# How many of you MMA folks switched from something else?



## blackxpress (Jul 2, 2009)

I'm looking for some informed opinions here.  Most of my training has been in Wado Ryu and JJJ with some Law Enforcement SD tactics.  I haven't trained in over a year.  I moved to the Dayton, OH area a year and a half ago and there are no Wado schools here.  I trained for a couple of months in Kenpo but didn't stick with it.  Anyway, I'm really jonesing to get back into training and have an opportunity to train with Jorge Gurgel at this place: http://www.ohiomma.com/ 

I'm thinking about signing up for the MMA course, which would allow me to take whatever classes I want.  I'm interested in taking Muay Thai and BJJ.  I have some experience with BJJ so pretty much know what to expect there.  I've watched a lot of Muay Thai but have never actually gloved up.  I watched Jorge teach a Muay Thai class the other night and it was INTENSE.  

Anyway, not sure what I'm looking for here.  I guess I would just like to hear from those of you who came to MMA from karate or other traditional Asian arts.  How easy was the transition?  General comments, etc.  Fire away!


----------



## Tez3 (Jul 2, 2009)

Everyone I know over the age of about twenty who does MMA has come from another style.
Wado is a good style to come from as if you have learned the Bunkai of the katas plus the Ohyo Gumite you will have already done some juijitsu so it won't be so new to you even without any previous knowledge of BJJ.. The shorter stances in Wado are ideal too.
It isn't a big change to be honest and much of what you learned in Wado will work in MMA, get in there and enjoy!


----------



## Andrew Green (Jul 2, 2009)

Lot's, MMA clubs didn't really exist not too long ago, so anyone that's been involved in martial arts for more then a few years likely came from somewhere else first.


----------



## Nolerama (Jul 2, 2009)

I don't consider myself as "switched" from a TMA to MMA, but I did come from a light FMA background/understanding and wanted more training partners and increased athleticism.
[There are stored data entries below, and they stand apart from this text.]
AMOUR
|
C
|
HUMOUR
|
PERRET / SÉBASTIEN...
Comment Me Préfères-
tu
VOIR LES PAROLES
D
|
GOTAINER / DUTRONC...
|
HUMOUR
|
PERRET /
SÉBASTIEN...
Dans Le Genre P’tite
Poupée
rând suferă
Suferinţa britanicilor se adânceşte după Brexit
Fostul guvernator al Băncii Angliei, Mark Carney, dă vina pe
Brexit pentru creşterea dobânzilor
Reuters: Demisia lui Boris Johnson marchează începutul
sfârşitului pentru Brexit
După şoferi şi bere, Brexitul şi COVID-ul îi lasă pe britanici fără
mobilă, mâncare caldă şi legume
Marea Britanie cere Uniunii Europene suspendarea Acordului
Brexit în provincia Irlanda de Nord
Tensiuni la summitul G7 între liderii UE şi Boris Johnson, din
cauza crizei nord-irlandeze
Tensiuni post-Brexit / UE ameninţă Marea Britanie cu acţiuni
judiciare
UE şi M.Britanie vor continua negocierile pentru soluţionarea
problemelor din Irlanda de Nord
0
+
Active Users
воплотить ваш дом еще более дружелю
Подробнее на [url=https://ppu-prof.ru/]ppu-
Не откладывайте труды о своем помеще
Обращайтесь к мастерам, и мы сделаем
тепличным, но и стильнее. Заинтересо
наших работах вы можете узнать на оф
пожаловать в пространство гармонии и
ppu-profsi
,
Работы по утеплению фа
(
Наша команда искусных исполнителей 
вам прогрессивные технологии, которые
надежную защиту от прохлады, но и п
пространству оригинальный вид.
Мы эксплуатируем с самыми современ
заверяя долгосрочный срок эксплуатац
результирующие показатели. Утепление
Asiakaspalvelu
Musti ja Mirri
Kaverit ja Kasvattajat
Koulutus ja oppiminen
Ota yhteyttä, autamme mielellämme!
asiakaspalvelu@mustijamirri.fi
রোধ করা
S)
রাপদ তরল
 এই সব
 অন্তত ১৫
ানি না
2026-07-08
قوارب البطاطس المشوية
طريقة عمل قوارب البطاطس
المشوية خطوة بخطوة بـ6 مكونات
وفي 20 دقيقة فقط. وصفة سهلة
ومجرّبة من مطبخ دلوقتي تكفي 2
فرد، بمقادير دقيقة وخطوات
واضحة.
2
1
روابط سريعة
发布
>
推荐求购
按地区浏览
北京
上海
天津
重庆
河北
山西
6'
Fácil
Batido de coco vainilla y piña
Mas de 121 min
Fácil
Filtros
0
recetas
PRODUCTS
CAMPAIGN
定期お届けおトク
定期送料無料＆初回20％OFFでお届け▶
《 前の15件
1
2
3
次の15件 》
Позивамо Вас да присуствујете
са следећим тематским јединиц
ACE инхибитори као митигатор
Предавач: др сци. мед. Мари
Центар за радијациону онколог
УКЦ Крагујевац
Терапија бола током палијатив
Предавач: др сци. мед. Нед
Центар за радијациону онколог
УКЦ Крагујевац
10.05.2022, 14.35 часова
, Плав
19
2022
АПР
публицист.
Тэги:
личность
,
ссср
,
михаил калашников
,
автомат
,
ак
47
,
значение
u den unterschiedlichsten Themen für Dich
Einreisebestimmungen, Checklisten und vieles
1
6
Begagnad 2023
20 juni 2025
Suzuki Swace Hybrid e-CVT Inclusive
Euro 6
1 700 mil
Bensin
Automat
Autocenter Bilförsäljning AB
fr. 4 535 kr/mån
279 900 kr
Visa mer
The great thing is: a lot of what I learned in the Filipino arts has direct application to MMA. I'm sure the same goes for other arts in relation to MMA.

Have fun! I hear good things about that school. Jorge Gurgel and Rich Franklin are some of my favorite fighters.


----------



## tallgeese (Jul 2, 2009)

The younger crop of MMA guys might have started in MMA alone.  As was said, us older guys almost certainly started somewhere else, even if only by degrees with shootfighting or pancration.

I've incorporated MMA training, competed there; but switched is too strong a term.  I still practice out of my base art as well.


----------



## Dave Leverich (Jul 2, 2009)

I didn't leave my base art either, but yeah 25 years of TKD, 20 of FMA (way less frequent), quite a few others etc. I love the honesty in MMA training, we could bring a lot of that back into some of the arts.


----------